Industrial Machine Monitoring System

Industrial Machine Monitoring System

Developed a comprehensive industrial machine monitoring system using ASP.NET MVC and IoT technology, featuring real-time visualisation and predictive maintenance capabilities. The system successfully integrates IoT signals with dynamic reporting tools, enabling efficient machine failure detection and maintenance management.

Overview

The project addresses the critical need for remote industrial machinery monitoring through a sophisticated web-based solution. Utilising ASP.NET MVC architecture and IoT sensor integration, the system provides real-time insights into machine performance and potential failures.
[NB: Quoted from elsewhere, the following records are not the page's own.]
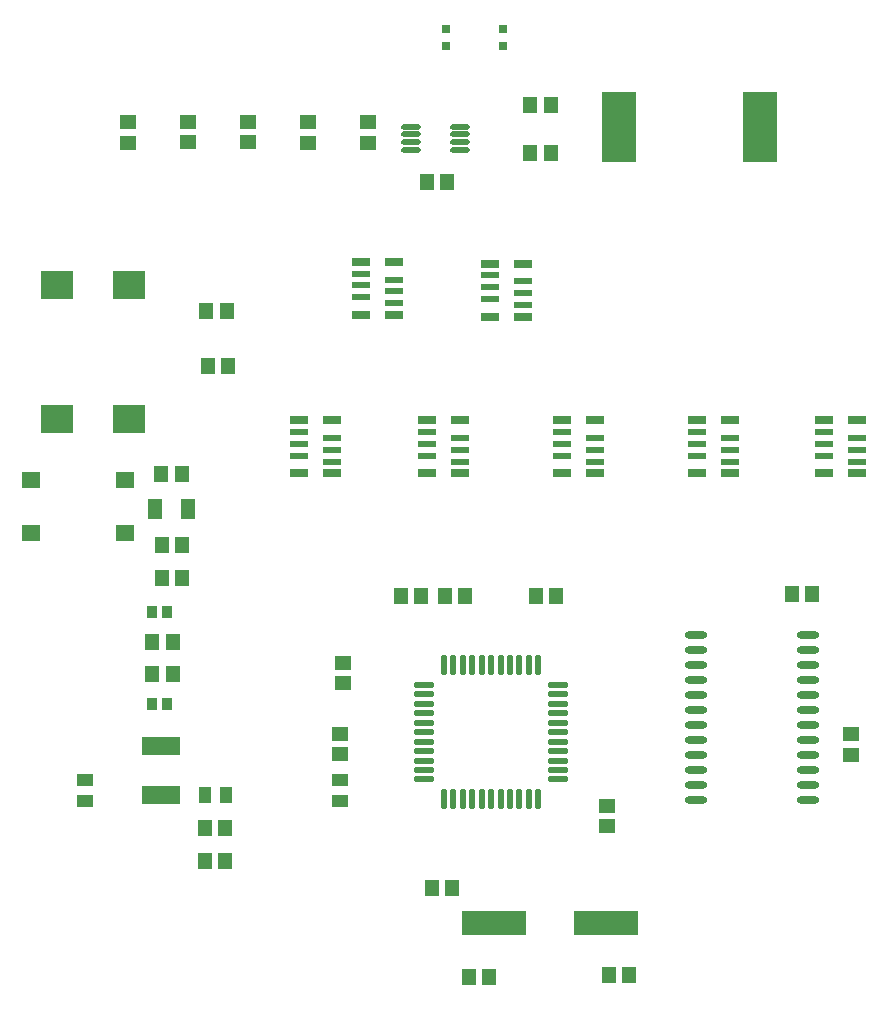
<source format=gtp>
G04 Layer_Color=8421504*
%FSAX24Y24*%
%MOIN*%
G70*
G01*
G75*
%ADD10O,0.0669X0.0177*%
%ADD11R,0.0630X0.0551*%
%ADD12R,0.0315X0.0315*%
%ADD13R,0.1181X0.2362*%
%ADD14R,0.0591X0.0236*%
%ADD15R,0.0591X0.0315*%
%ADD16R,0.0472X0.0551*%
%ADD17O,0.0748X0.0236*%
%ADD18O,0.0689X0.0217*%
%ADD19O,0.0217X0.0689*%
%ADD20R,0.0453X0.0551*%
%ADD21R,0.0551X0.0453*%
%ADD22R,0.0453X0.0532*%
%ADD23R,0.1102X0.0945*%
%ADD24R,0.0512X0.0669*%
%ADD25R,0.2165X0.0787*%
%ADD26R,0.0551X0.0472*%
%ADD27R,0.0559X0.0445*%
%ADD28R,0.0445X0.0559*%
%ADD29R,0.0354X0.0394*%
%ADD30R,0.1260X0.0591*%
D10*
X025427Y039966D02*
D03*
Y040222D02*
D03*
Y040478D02*
D03*
Y040734D02*
D03*
X023773Y039966D02*
D03*
Y040222D02*
D03*
Y040478D02*
D03*
Y040734D02*
D03*
D11*
X011100Y028972D02*
D03*
X014250D02*
D03*
Y027200D02*
D03*
X011100D02*
D03*
D12*
X026850Y043409D02*
D03*
Y044000D02*
D03*
X024950Y043409D02*
D03*
Y044000D02*
D03*
D13*
X035422Y040730D02*
D03*
X030698D02*
D03*
D14*
X029902Y029572D02*
D03*
X028800Y029769D02*
D03*
X029902Y029966D02*
D03*
X028800Y030163D02*
D03*
X029902Y030359D02*
D03*
X028800Y030556D02*
D03*
X038652Y029572D02*
D03*
X037550Y029769D02*
D03*
X038652Y029966D02*
D03*
X037550Y030163D02*
D03*
X038652Y030359D02*
D03*
X037550Y030556D02*
D03*
X033300D02*
D03*
X034402Y030359D02*
D03*
X033300Y030163D02*
D03*
X034402Y029966D02*
D03*
X033300Y029769D02*
D03*
X034402Y029572D02*
D03*
X024300Y030556D02*
D03*
X025402Y030359D02*
D03*
X024300Y030163D02*
D03*
X025402Y029966D02*
D03*
X024300Y029769D02*
D03*
X025402Y029572D02*
D03*
X021152D02*
D03*
X020050Y029769D02*
D03*
X021152Y029966D02*
D03*
X020050Y030163D02*
D03*
X021152Y030359D02*
D03*
X020050Y030556D02*
D03*
X026400Y035778D02*
D03*
X027502Y035581D02*
D03*
X026400Y035384D02*
D03*
X027502Y035187D02*
D03*
X026400Y034991D02*
D03*
X027502Y034794D02*
D03*
X023200Y034850D02*
D03*
X022098Y035047D02*
D03*
X023200Y035244D02*
D03*
X022098Y035441D02*
D03*
X023200Y035637D02*
D03*
X022098Y035834D02*
D03*
D15*
X028800Y029178D02*
D03*
X029902D02*
D03*
Y030950D02*
D03*
X028800D02*
D03*
X037550Y029178D02*
D03*
X038652D02*
D03*
Y030950D02*
D03*
X037550D02*
D03*
X033300D02*
D03*
X034402D02*
D03*
Y029178D02*
D03*
X033300D02*
D03*
X024300Y030950D02*
D03*
X025402D02*
D03*
Y029178D02*
D03*
X024300D02*
D03*
X020050D02*
D03*
X021152D02*
D03*
Y030950D02*
D03*
X020050D02*
D03*
X027502Y036172D02*
D03*
X026400D02*
D03*
Y034400D02*
D03*
X027502D02*
D03*
X023200Y034456D02*
D03*
X022098D02*
D03*
Y036228D02*
D03*
X023200D02*
D03*
D16*
X028619Y025100D02*
D03*
X027950D02*
D03*
X024969Y038900D02*
D03*
X024300D02*
D03*
X016135Y026800D02*
D03*
X015465D02*
D03*
X016135Y025700D02*
D03*
X015465D02*
D03*
X025700Y012400D02*
D03*
X026369D02*
D03*
X031035Y012450D02*
D03*
X030365D02*
D03*
X036465Y025150D02*
D03*
X037135D02*
D03*
X024465Y015350D02*
D03*
X025135D02*
D03*
X017569Y016250D02*
D03*
X016900D02*
D03*
X016915Y017350D02*
D03*
X017585D02*
D03*
X024900Y025100D02*
D03*
X025569D02*
D03*
X023431D02*
D03*
X024100D02*
D03*
D17*
X037020Y018300D02*
D03*
Y018800D02*
D03*
X033280D02*
D03*
Y018300D02*
D03*
Y023800D02*
D03*
Y023300D02*
D03*
Y022800D02*
D03*
Y022300D02*
D03*
Y021800D02*
D03*
Y021300D02*
D03*
Y020800D02*
D03*
Y020300D02*
D03*
Y019800D02*
D03*
Y019300D02*
D03*
X037020Y023800D02*
D03*
Y023300D02*
D03*
Y022800D02*
D03*
Y022300D02*
D03*
Y021800D02*
D03*
Y021300D02*
D03*
Y020800D02*
D03*
Y020300D02*
D03*
Y019800D02*
D03*
Y019300D02*
D03*
D18*
X024226Y022125D02*
D03*
Y021810D02*
D03*
Y021495D02*
D03*
Y021180D02*
D03*
Y020865D02*
D03*
Y020550D02*
D03*
Y020235D02*
D03*
Y019920D02*
D03*
Y019605D02*
D03*
Y019290D02*
D03*
Y018975D02*
D03*
X028674D02*
D03*
Y019290D02*
D03*
Y019605D02*
D03*
Y019920D02*
D03*
Y020235D02*
D03*
Y020550D02*
D03*
Y020865D02*
D03*
Y021180D02*
D03*
Y021495D02*
D03*
Y021810D02*
D03*
Y022125D02*
D03*
D19*
X024875Y018326D02*
D03*
X025190D02*
D03*
X025505D02*
D03*
X025820D02*
D03*
X026135D02*
D03*
X026450D02*
D03*
X026765D02*
D03*
X027080D02*
D03*
X027395D02*
D03*
X027710D02*
D03*
X028025D02*
D03*
Y022774D02*
D03*
X027710D02*
D03*
X027395D02*
D03*
X027080D02*
D03*
X026765D02*
D03*
X026450D02*
D03*
X026135D02*
D03*
X025820D02*
D03*
X025505D02*
D03*
X025190D02*
D03*
X024875D02*
D03*
D20*
X027756Y041450D02*
D03*
X028444D02*
D03*
X027756Y039850D02*
D03*
X028444D02*
D03*
X016144Y029150D02*
D03*
X015456D02*
D03*
X016956Y034600D02*
D03*
X017644D02*
D03*
X017006Y032750D02*
D03*
X017694D02*
D03*
D21*
X022350Y040206D02*
D03*
Y040894D02*
D03*
X016350Y040900D02*
D03*
Y040211D02*
D03*
X018350Y040900D02*
D03*
Y040211D02*
D03*
X014350Y040894D02*
D03*
Y040206D02*
D03*
X038450Y020494D02*
D03*
Y019806D02*
D03*
X020350Y040894D02*
D03*
Y040206D02*
D03*
D22*
X015844Y022500D02*
D03*
Y023550D02*
D03*
X015156Y022500D02*
D03*
Y023550D02*
D03*
D23*
X011968Y035472D02*
D03*
X014370D02*
D03*
X011968Y030984D02*
D03*
X014370D02*
D03*
D24*
X016351Y028000D02*
D03*
X015249D02*
D03*
D25*
X026550Y014200D02*
D03*
X030290D02*
D03*
D26*
X021400Y019815D02*
D03*
Y020485D02*
D03*
X030300Y018100D02*
D03*
Y017431D02*
D03*
X021500Y022850D02*
D03*
Y022181D02*
D03*
D27*
X021400Y018950D02*
D03*
Y018253D02*
D03*
X012900Y018252D02*
D03*
Y018948D02*
D03*
D28*
X017598Y018450D02*
D03*
X016902D02*
D03*
D29*
X015144Y024550D02*
D03*
X015656D02*
D03*
X015656Y021500D02*
D03*
X015144D02*
D03*
D30*
X015450Y018450D02*
D03*
Y020104D02*
D03*
M02*

</source>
The implementation of dynamic visualisation tools enables maintenance teams to identify patterns and trends promptly, significantly improving operational efficiency and reducing downtime.

Technologies

  • Framework: ASP.NET MVC
  • Frontend: HTML5, CSS3, JavaScript
  • Visualisation: ChartJS
  • Backend: C#
  • Database: SQL Server
  • IoT Integration: Arduino
  • Real-time Processing: SignalR
  • Authentication: ASP.NET Identity
  • Reporting: SSRS
  • Version Control: Azure DevOps

Implementation Details

1. IoT Integration Framework

  • Developed IoT signal collection system
  • Implemented real-time data processing pipeline
  • Created sensor data validation mechanisms
  • Established data streaming protocols
  • Developed fault detection algorithms

2. Web Application Development

  • Created responsive MVC architecture
  • Implemented real-time dashboard updates
  • Developed user authentication system
  • Created role-based access control
  • Implemented secure data transmission

3. Visualisation System

  • Implemented dynamic ChartJS visualisations
  • Created interactive reporting modules
  • Developed trend analysis tools
  • Created custom gauge components
  • Implemented real-time updates

4. Performance Monitoring

  • Created machine health monitoring system
  • Implemented predictive maintenance alerts
  • Developed performance metrics tracking
  • Created anomaly detection system
  • Implemented logging and monitoring

Analysis Features

  • Real-time performance monitoring
  • Failure pattern recognition
  • Equipment efficiency analysis
  • Historical trend analysis
  • Alert management system
  • Downtime analysis
  • Predictive maintenance scheduling

Key Results

  • Implemented comprehensive and scalable thermal power plant machine monitoring solution
  • Developed real-time visualisation system
  • Created predictive maintenance capabilities
  • Established efficient alert mechanisms
  • Improved machine uptime tracking
  • Reduced maintenance response time and enhanced operational efficiency

Skills Gained

  • IoT system integration
  • Web application development
  • Real-time data processing
  • Visualisation implementation
  • Industrial automation
  • Database management

Impact

The system significantly improves industrial machinery management by providing real-time monitoring and predictive maintenance capabilities. The implementation demonstrates the effective use of modern web technologies and IoT integration in industrial applications, offering a template for future industrial monitoring systems. The project’s success in reducing downtime and improving maintenance efficiency showcases the value of digital transformation in industrial operations.